Exercise directions » Find how many lines below hold "mentira", then state that number by itself.

Task inputs »
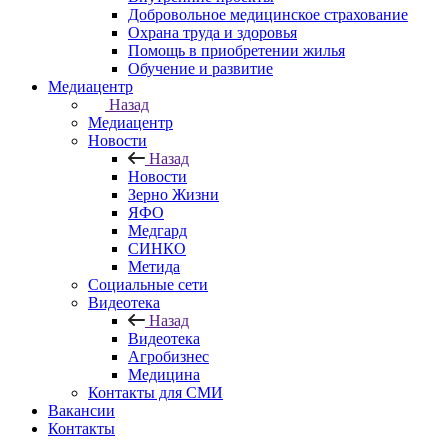
Добровольное медицинское страхование
Охрана труда и здоровья
Помощь в приобретении жилья
Обучение и развитие
Медиацентр
Назад
Медиацентр
Новости
Назад
Новости
Зерно Жизни
ЯФО
Медгард
СИНКО
Метида
Социальные сети
Видеотека
Назад
Видеотека
Агробизнес
Медицина
Контакты для СМИ
Вакансии
Контакты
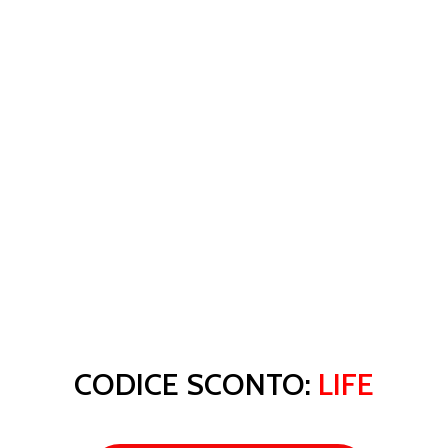
CODICE SCONTO:
LIFE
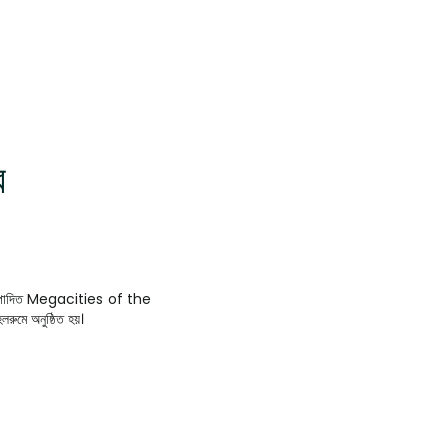
র
ুর সম্পাদিত Megacities of the
ুমে অনুষ্ঠিত হয়।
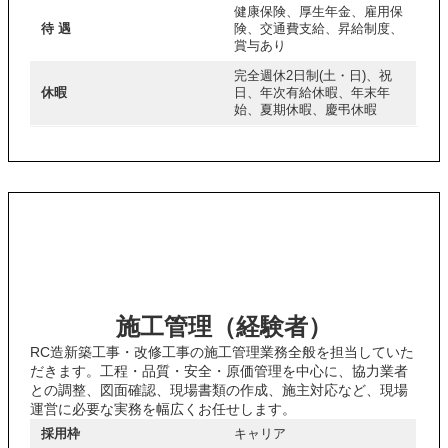
健康保険、厚生年金、雇用保
待 遇
険、交通費支給、昇給制度、
賞与あり
完全週休2日制(土・日)、祝
休暇
日、年次有給休暇、年末年
始、夏期休暇、慶弔休暇
施工管理（経験者）
RC造新築工事・改修工事の施工管理業務全般を担当していた
だきます。工程・品質・安全・原価管理を中心に、協力業者
との調整、図面確認、現場書類の作成、施主対応など、現場
運営に必要な実務を幅広くお任せします。
採用枠
キャリア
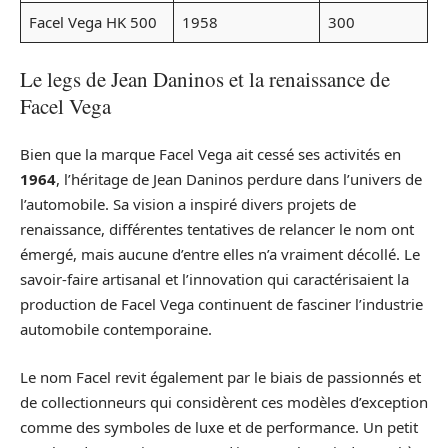
Facel Vega HK 500
1958
300
Le legs de Jean Daninos et la renaissance de
Facel Vega
Bien que la marque Facel Vega ait cessé ses activités en
1964
, l’héritage de Jean Daninos perdure dans l’univers de
l’automobile. Sa vision a inspiré divers projets de
renaissance, différentes tentatives de relancer le nom ont
émergé, mais aucune d’entre elles n’a vraiment décollé. Le
savoir-faire artisanal et l’innovation qui caractérisaient la
production de Facel Vega continuent de fasciner l’industrie
automobile contemporaine.
Le nom Facel revit également par le biais de passionnés et
de collectionneurs qui considèrent ces modèles d’exception
comme des symboles de luxe et de performance. Un petit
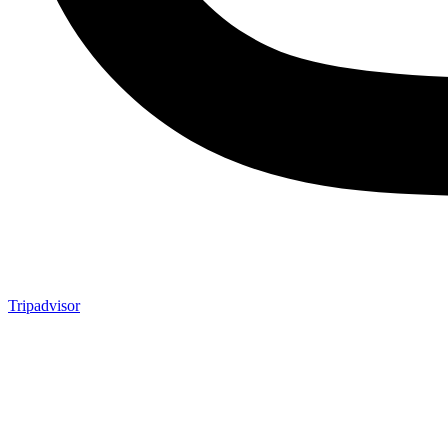
Tripadvisor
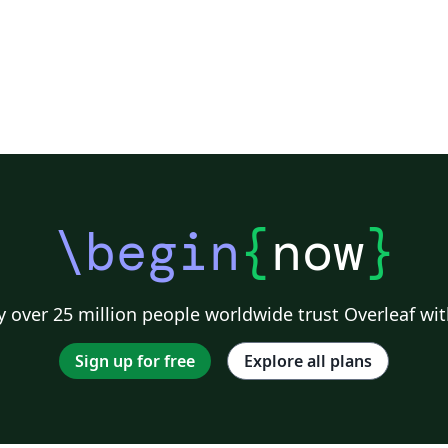
\begin
{
now
}
 over 25 million people worldwide trust Overleaf wit
Sign up for free
Explore all plans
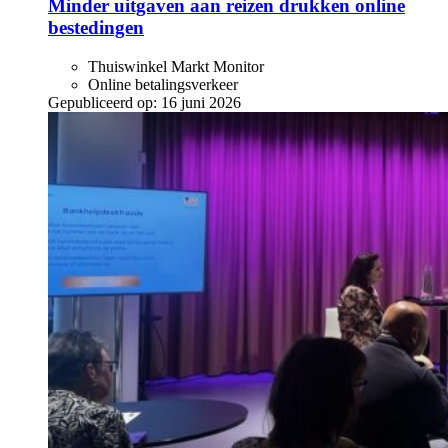
Minder uitgaven aan reizen drukken online
bestedingen
Thuiswinkel Markt Monitor
Online betalingsverkeer
Gepubliceerd op:
16 juni 2026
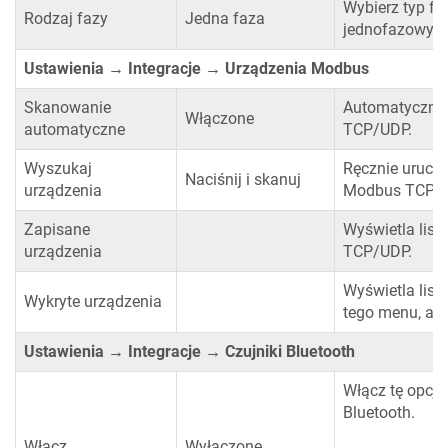
Wybierz typ fa
Rodzaj fazy
Jedna faza
jednofazowy l
Ustawienia → Integracje → Urządzenia Modbus
Skanowanie
Automatycznie
Włączone
automatyczne
TCP/UDP.
Wyszukaj
Ręcznie uruch
Naciśnij i skanuj
urządzenia
Modbus TCP/U
Zapisane
Wyświetla list
urządzenia
TCP/UDP.
Wyświetla lis
Wykryte urządzenia
tego menu, ab
Ustawienia → Integracje → Czujniki Bluetooth
Włącz tę opcję
Bluetooth.
Włącz
Wyłączone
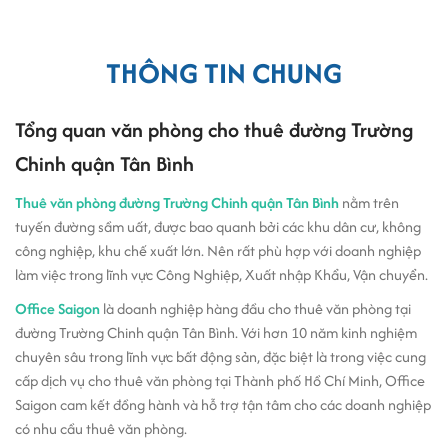
THÔNG TIN CHUNG
Tổng quan văn phòng cho thuê đường Trường
Chinh quận Tân Bình
Thuê văn phòng đường Trường Chinh quận Tân Bình
nằm trên
tuyến đường sầm uất, được bao quanh bởi các khu dân cư, không
công nghiệp, khu chế xuất lớn. Nên rất phù hợp với doanh nghiệp
làm việc trong lĩnh vực Công Nghiệp, Xuất nhập Khẩu, Vận chuyển.
Office Saigon
là doanh nghiệp hàng đầu cho thuê văn phòng tại
đường Trường Chinh quận Tân Bình. Với hơn 10 năm kinh nghiệm
chuyên sâu trong lĩnh vực bất động sản, đặc biệt là trong việc cung
cấp dịch vụ cho thuê văn phòng tại Thành phố Hồ Chí Minh, Office
Saigon cam kết đồng hành và hỗ trợ tận tâm cho các doanh nghiệp
có nhu cầu thuê văn phòng.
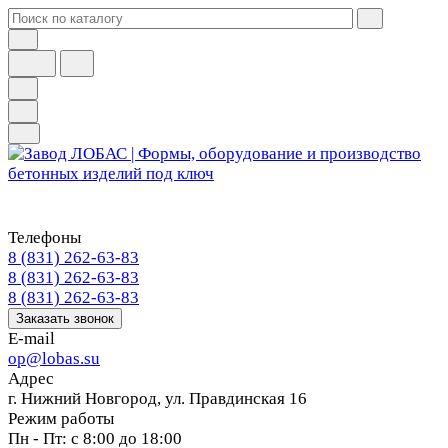
Телефоны
8 (831) 262-63-83
8 (831) 262-63-83
8 (831) 262-63-83
Заказать звонок
E-mail
op@lobas.su
Адрес
г. Нижний Новгород, ул. Правдинская 16
Режим работы
Пн - Пт: с 8:00 до 18:00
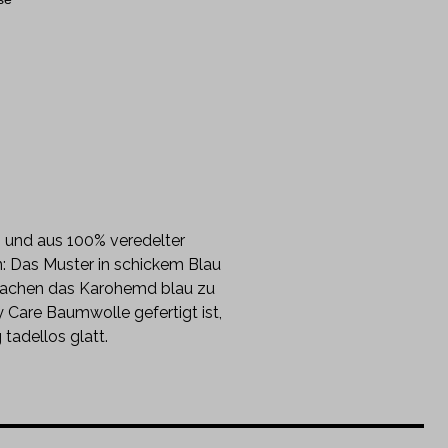
n und aus 100% veredelter
: Das Muster in schickem Blau
d machen das Karohemd blau zu
Care Baumwolle gefertigt ist,
adellos glatt.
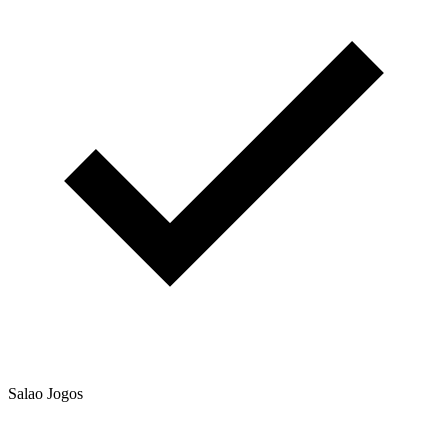
Salao Jogos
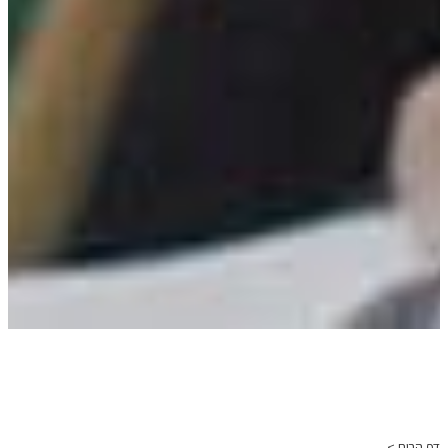
דף הבית >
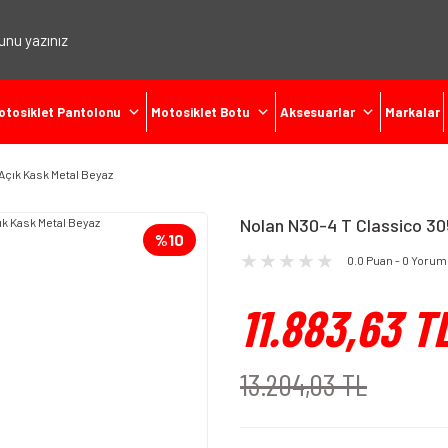
otosiklet Pantolonu
Motosiklet Botu
Aksesuarlar
Markalar
Açık Kask Metal Beyaz
Nolan N30-4 T Classico 30
%10
0.0 Puan - 0 Yorum
11.883,63 T
13.204,03 TL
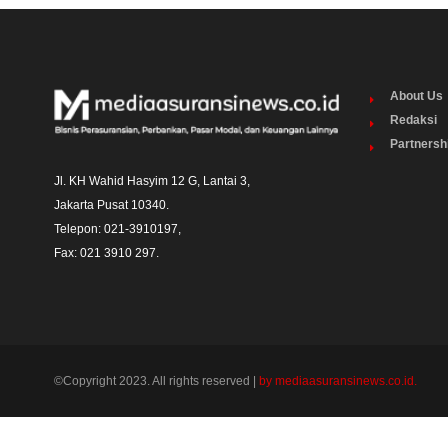
About Us
Redaksi
Partnersh
Jl. KH Wahid Hasyim 12 G, Lantai 3,

Jakarta Pusat 10340. 

Telepon: 021-3910197,

Fax: 021 3910 297.
©Copyright 2023. All rights reserved |
by mediaasuransinews.co.id.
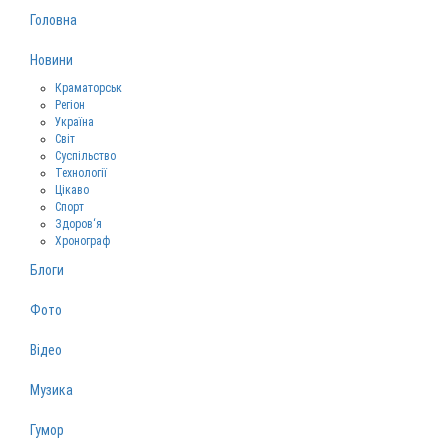
Головна
Новини
Краматорськ
Регіон
Україна
Світ
Суспільство
Технології
Цікаво
Спорт
Здоров‘я
Хронограф
Блоги
Фото
Відео
Музика
Гумор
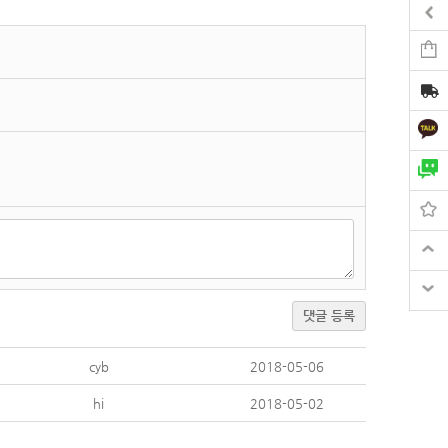
댓글 등록
cyb
2018-05-06
hi
2018-05-02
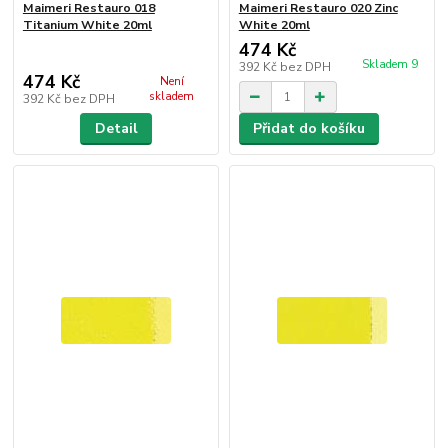
Maimeri Restauro 018
Maimeri Restauro 020 Zinc
Titanium White 20ml
White 20ml
474 Kč
Skladem 9
392 Kč
bez DPH
474 Kč
Není
skladem
392 Kč
bez DPH
Detail
Přidat do košíku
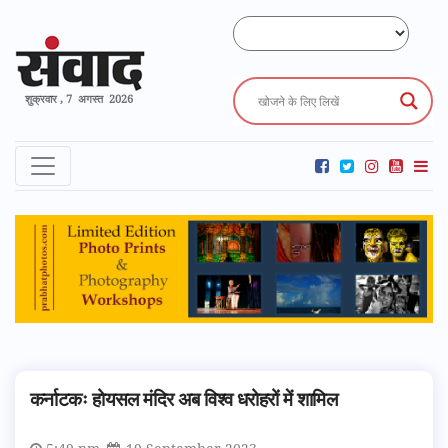
शुक्रवार , 7 अगस्त 2026
कर्नाटकः होयसल मंदिर अब विश्व धरोहरों में शामिल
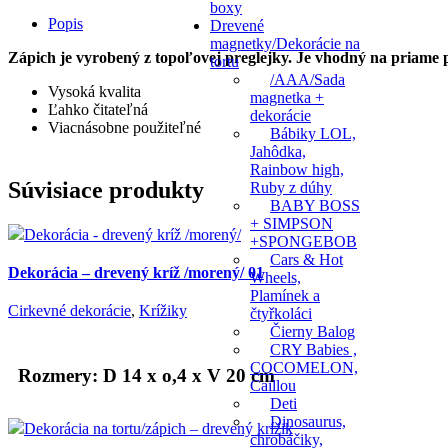
boxy
Popis
Drevené
magnetky/Dekorácie na
Zápich je vyrobený z topoľovej preglejky. Je vhodný na priame po
tortu
/AAA/Sada
Vysoká kvalita
magnetka +
Ľahko čitateľná
dekorácie
Viacnásobne použiteľné
Bábiky LOL,
Jahôdka,
Rainbow high,
Súvisiace produkty
Ruby z dúhy
BABY BOSS
+ SIMPSON
+SPONGEBOB
Cars & Hot
Dekorácia – drevený kríž /morený/ 01
Wheels,
Plamínek a
Cirkevné dekorácie
,
Krížiky
čtyřkoláci
Čierny Balog
CRY Babies ,
COCOMELON,
Rozmery: D 14 x o,4 x V 20 cm
Caillou
Deti
Dinosaurus,
chrobáčiky,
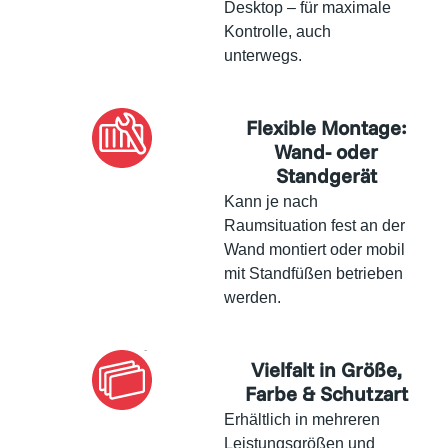
Desktop – für maximale
Kontrolle, auch
unterwegs.
Flexible Montage:
Wand- oder
Standgerät
Kann je nach
Raumsituation fest an der
Wand montiert oder mobil
mit Standfüßen betrieben
werden.
Vielfalt in Größe,
Farbe & Schutzart
Erhältlich in mehreren
Leistungsgrößen und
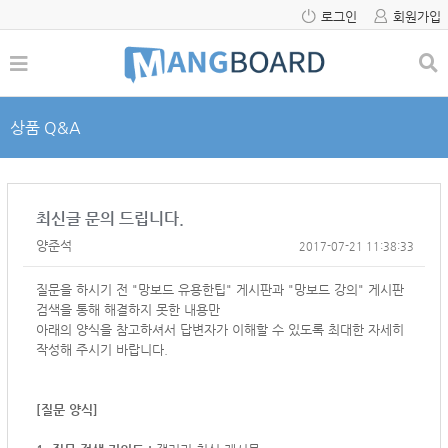
로그인
회원가입
상품 Q&A
최신글 문의 드립니다.
양준석
2017-07-21 11:38:33
질문을 하시기 전 "망보드 유용한팁" 게시판과 "망보드 강의" 게시판
검색을 통해 해결하지 못한 내용만
아래의 양식을 참고하셔서
답변자가 이해할 수 있도록 최대한 자세히
작성해 주시기 바랍니다.
[질문 양식]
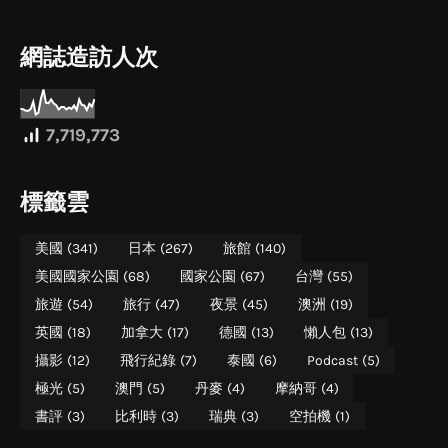
網誌造訪人次
7,719,773
標籤雲
美國
(341)
日本
(267)
旅館
(140)
美國國家公園
(68)
國家公園
(67)
台灣
(55)
旅遊
(54)
旅行
(47)
夜景
(45)
澳洲
(19)
英國
(18)
加拿大
(17)
德國
(13)
懶人包
(13)
攝影
(12)
飛行紀錄
(7)
泰國
(6)
Podcast
(5)
極光
(5)
澳門
(5)
丹麥
(4)
摩納哥
(4)
書評
(3)
比利時
(3)
瑞典
(3)
空拍機
(1)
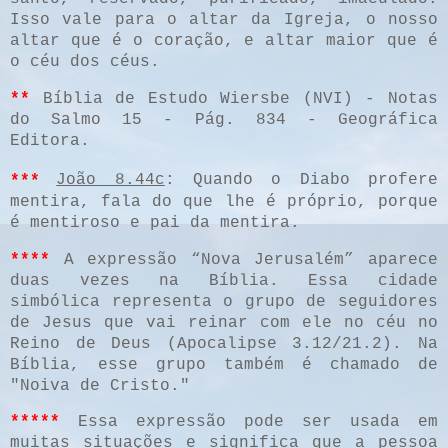
Isso vale para o altar da Igreja, o nosso
altar que é o coração, e altar maior que é
o céu dos céus.
**
Bíblia de Estudo Wiersbe (NVI) - Notas
do Salmo 15 - Pág. 834 - Geográfica
Editora.
***
João 8.44c
: Quando o Diabo profere
mentira, fala do que lhe é próprio, porque
é mentiroso e pai da mentira.
****
A expressão “Nova Jerusalém” aparece
duas vezes na Bíblia. Essa cidade
simbólica representa o grupo de seguidores
de Jesus que vai reinar com ele no
céu no
Reino de Deus (Apocalipse 3.12/21.2). Na
Bíblia, esse grupo também é chamado de
"Noiva de Cristo."
*****
Essa expressão pode ser usada em
muitas situações e significa que a pessoa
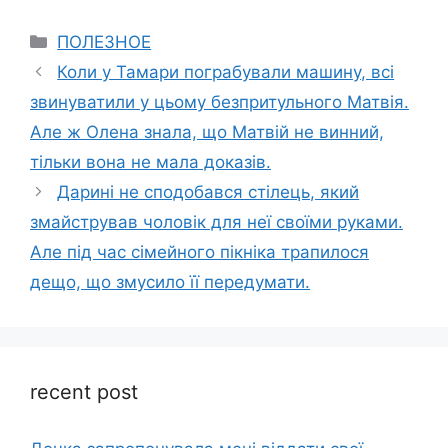
Categories
ПОЛЕЗНОЕ
Коли у Тамари пограбували машину, всі
звинуватили у цьому безпритульного Матвія.
Але ж Олена знала, що Матвій не винний,
тільки вона не мала доказів.
Дарині не сподобався стілець, який
змайстрував чоловік для неї своїми руками.
Але під час сімейного пікніка трапилося
дещо, що змусило її передумати.
recent post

Solution for this exercise » 2